*What is expected*:
Gather every line in the records below that contains the string "does", treating uppercase and lowercase as different.

START Supplied material

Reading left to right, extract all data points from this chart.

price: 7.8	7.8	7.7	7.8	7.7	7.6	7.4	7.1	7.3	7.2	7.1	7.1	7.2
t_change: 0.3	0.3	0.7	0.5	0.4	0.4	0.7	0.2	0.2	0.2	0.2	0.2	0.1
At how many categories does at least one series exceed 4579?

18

END Supplied material
START Supplied material

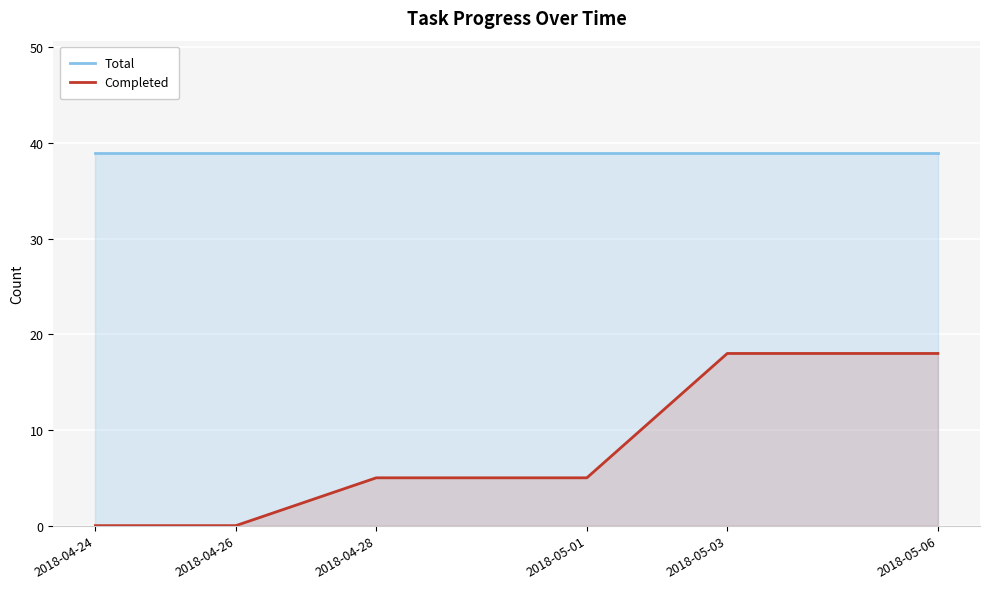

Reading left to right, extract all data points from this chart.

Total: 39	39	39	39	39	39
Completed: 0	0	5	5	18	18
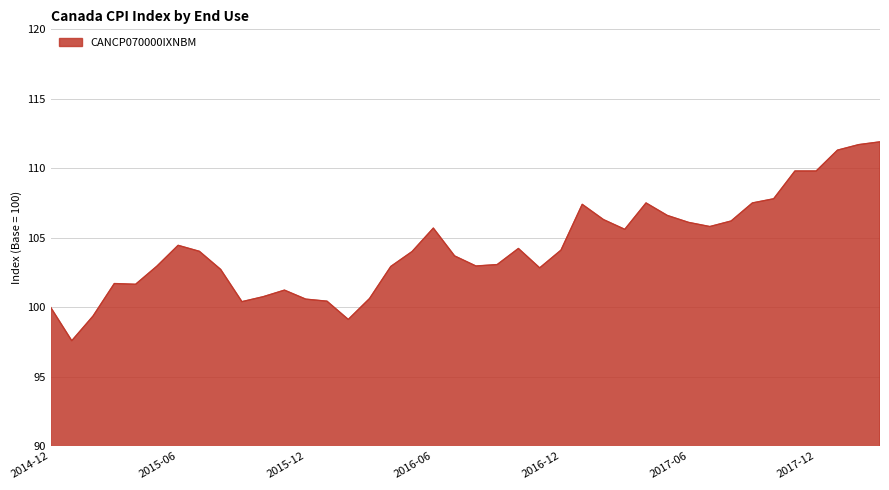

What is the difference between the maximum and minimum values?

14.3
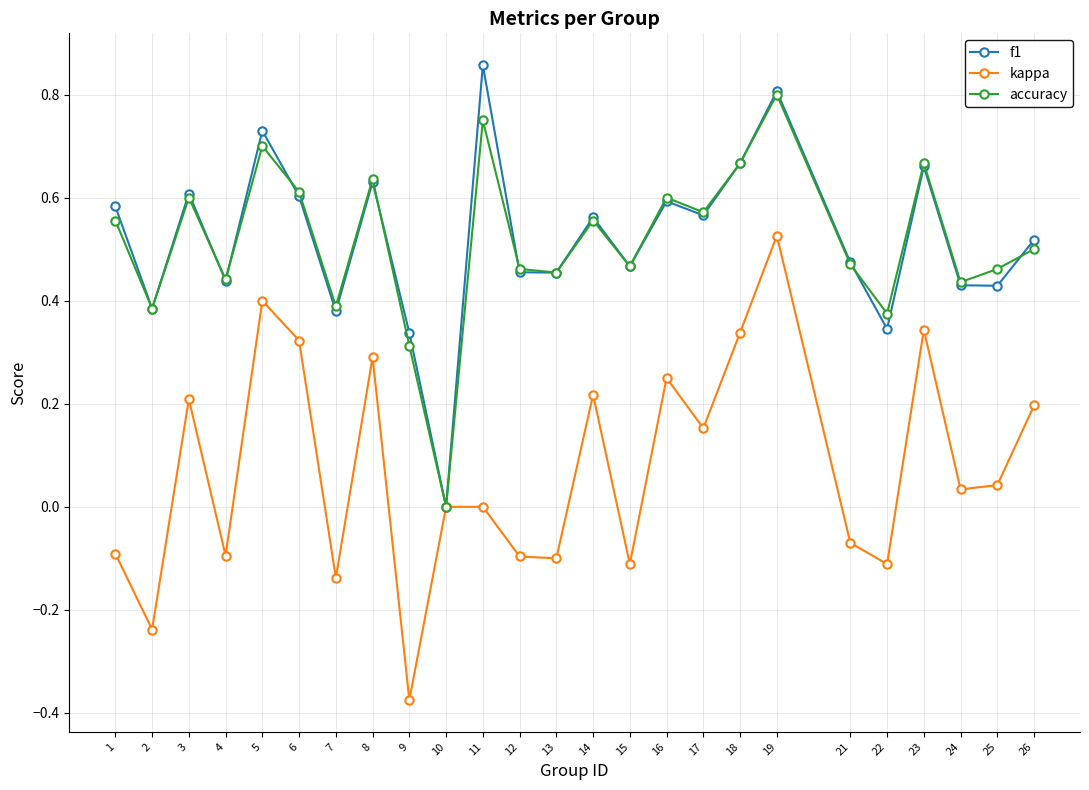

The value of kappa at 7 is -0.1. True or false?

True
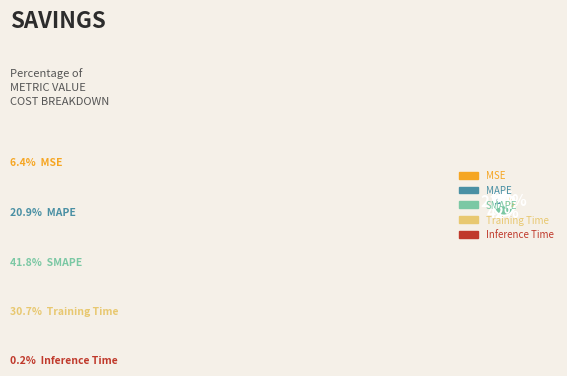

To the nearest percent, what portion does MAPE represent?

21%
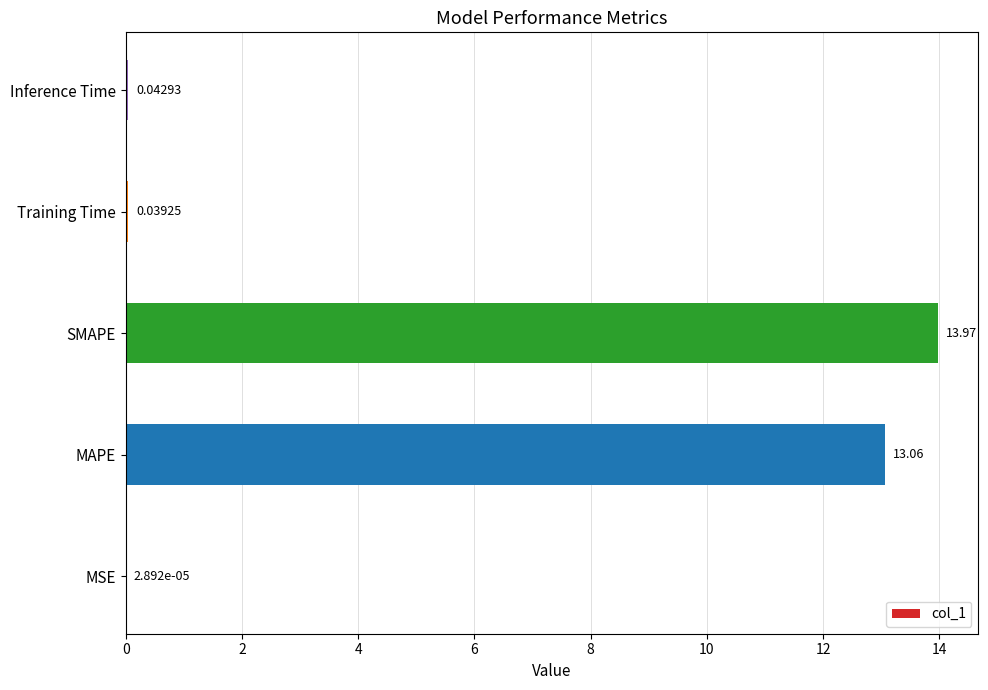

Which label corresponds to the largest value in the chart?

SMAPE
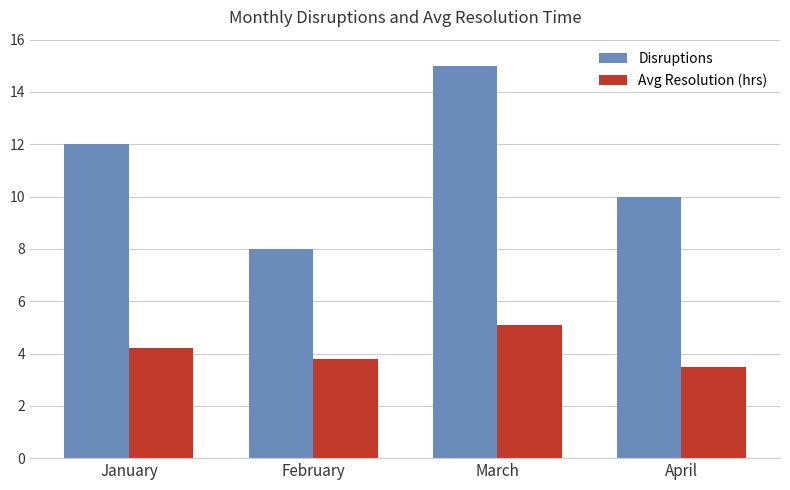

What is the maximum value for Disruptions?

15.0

END Supplied material

*Solution for this problem*:
At how many categories does at least one series exceed 4579?
To the nearest percent, what portion does MAPE represent?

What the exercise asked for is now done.